● REQUIREMENT:
After locating the line that holds "ring mcp: (150, 157)", transcribe it and each following line to the end of the records, changing nothing and adding nothing.

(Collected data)
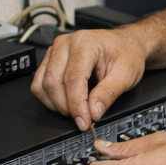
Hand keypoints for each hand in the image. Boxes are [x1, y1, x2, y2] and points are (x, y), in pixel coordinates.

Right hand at [30, 29, 146, 130]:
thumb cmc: (127, 54)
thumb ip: (109, 93)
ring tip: (76, 110)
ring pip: (42, 84)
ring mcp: (54, 50)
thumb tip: (93, 112)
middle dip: (67, 107)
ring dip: (56, 104)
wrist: (126, 43)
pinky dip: (49, 98)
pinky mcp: (49, 59)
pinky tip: (65, 102)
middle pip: (53, 82)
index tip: (84, 122)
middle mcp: (65, 44)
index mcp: (85, 43)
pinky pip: (39, 83)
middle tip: (83, 118)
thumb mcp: (126, 74)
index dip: (77, 104)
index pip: (73, 78)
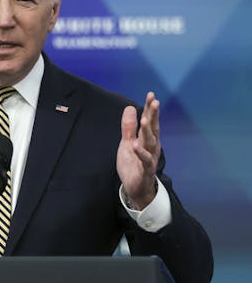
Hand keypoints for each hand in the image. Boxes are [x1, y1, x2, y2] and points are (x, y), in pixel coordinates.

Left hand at [117, 91, 160, 209]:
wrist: (135, 187)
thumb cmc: (133, 164)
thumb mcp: (127, 143)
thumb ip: (129, 127)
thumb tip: (130, 107)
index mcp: (148, 139)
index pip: (150, 121)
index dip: (150, 108)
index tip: (151, 94)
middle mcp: (152, 146)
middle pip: (153, 128)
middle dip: (154, 115)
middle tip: (155, 102)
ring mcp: (150, 157)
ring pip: (150, 143)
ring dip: (148, 131)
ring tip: (145, 120)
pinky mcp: (145, 170)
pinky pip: (145, 160)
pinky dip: (141, 152)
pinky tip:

● COMPLETED TASK:
ring mcp: (150, 157)
ring pip: (150, 143)
ring dip: (148, 131)
ring tip: (145, 120)
pinky mcp: (145, 170)
pinky pip: (145, 160)
pinky dip: (141, 152)
pinky tip:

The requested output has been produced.